→ **Required action**
A word-for-word restatement of every record is required.

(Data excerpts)

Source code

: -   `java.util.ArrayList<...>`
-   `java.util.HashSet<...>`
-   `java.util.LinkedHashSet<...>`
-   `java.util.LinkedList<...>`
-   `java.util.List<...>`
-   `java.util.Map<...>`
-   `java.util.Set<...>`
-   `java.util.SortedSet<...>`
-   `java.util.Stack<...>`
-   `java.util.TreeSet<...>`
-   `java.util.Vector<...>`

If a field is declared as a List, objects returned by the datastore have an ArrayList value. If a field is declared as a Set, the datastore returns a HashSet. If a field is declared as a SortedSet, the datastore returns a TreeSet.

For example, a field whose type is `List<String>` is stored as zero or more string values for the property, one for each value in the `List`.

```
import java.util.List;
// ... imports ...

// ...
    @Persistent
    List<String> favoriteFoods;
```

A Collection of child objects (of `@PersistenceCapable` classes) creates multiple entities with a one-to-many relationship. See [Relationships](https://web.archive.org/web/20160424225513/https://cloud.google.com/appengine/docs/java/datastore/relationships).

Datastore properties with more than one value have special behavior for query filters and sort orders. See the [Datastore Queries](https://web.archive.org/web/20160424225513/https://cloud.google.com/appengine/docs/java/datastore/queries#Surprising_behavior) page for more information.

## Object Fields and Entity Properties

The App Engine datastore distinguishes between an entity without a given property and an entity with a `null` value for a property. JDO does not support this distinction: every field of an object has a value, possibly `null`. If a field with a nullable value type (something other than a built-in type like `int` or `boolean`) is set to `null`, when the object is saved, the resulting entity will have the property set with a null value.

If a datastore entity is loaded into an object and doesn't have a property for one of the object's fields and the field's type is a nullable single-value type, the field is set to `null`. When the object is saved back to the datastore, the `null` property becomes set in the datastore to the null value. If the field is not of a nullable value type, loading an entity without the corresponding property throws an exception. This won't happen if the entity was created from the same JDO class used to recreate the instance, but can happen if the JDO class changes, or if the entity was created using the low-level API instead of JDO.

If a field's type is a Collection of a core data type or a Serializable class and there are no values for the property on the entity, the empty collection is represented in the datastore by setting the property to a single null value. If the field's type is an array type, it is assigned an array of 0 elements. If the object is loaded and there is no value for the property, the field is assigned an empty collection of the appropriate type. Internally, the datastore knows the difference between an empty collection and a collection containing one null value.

→ **Result of the task**
Source code

: -   `java.util.ArrayList<...>`
-   `java.util.HashSet<...>`
-   `java.util.LinkedHashSet<...>`
-   `java.util.LinkedList<...>`
-   `java.util.List<...>`
-   `java.util.Map<...>`
-   `java.util.Set<...>`
-   `java.util.SortedSet<...>`
-   `java.util.Stack<...>`
-   `java.util.TreeSet<...>`
-   `java.util.Vector<...>`

If a field is declared as a List, objects returned by the datastore have an ArrayList value. If a field is declared as a Set, the datastore returns a HashSet. If a field is declared as a SortedSet, the datastore returns a TreeSet.

For example, a field whose type is `List<String>` is stored as zero or more string values for the property, one for each value in the `List`.

```
import java.util.List;
// ... imports ...

// ...
    @Persistent
    List<String> favoriteFoods;
```

A Collection of child objects (of `@PersistenceCapable` classes) creates multiple entities with a one-to-many relationship. See [Relationships](https://web.archive.org/web/20160424225513/https://cloud.google.com/appengine/docs/java/datastore/relationships).

Datastore properties with more than one value have special behavior for query filters and sort orders. See the [Datastore Queries](https://web.archive.org/web/20160424225513/https://cloud.google.com/appengine/docs/java/datastore/queries#Surprising_behavior) page for more information.

## Object Fields and Entity Properties

The App Engine datastore distinguishes between an entity without a given property and an entity with a `null` value for a property. JDO does not support this distinction: every field of an object has a value, possibly `null`. If a field with a nullable value type (something other than a built-in type like `int` or `boolean`) is set to `null`, when the object is saved, the resulting entity will have the property set with a null value.

If a datastore entity is loaded into an object and doesn't have a property for one of the object's fields and the field's type is a nullable single-value type, the field is set to `null`. When the object is saved back to the datastore, the `null` property becomes set in the datastore to the null value. If the field is not of a nullable value type, loading an entity without the corresponding property throws an exception. This won't happen if the entity was created from the same JDO class used to recreate the instance, but can happen if the JDO class changes, or if the entity was created using the low-level API instead of JDO.

If a field's type is a Collection of a core data type or a Serializable class and there are no values for the property on the entity, the empty collection is represented in the datastore by setting the property to a single null value. If the field's type is an array type, it is assigned an array of 0 elements. If the object is loaded and there is no value for the property, the field is assigned an empty collection of the appropriate type. Internally, the datastore knows the difference between an empty collection and a collection containing one null value.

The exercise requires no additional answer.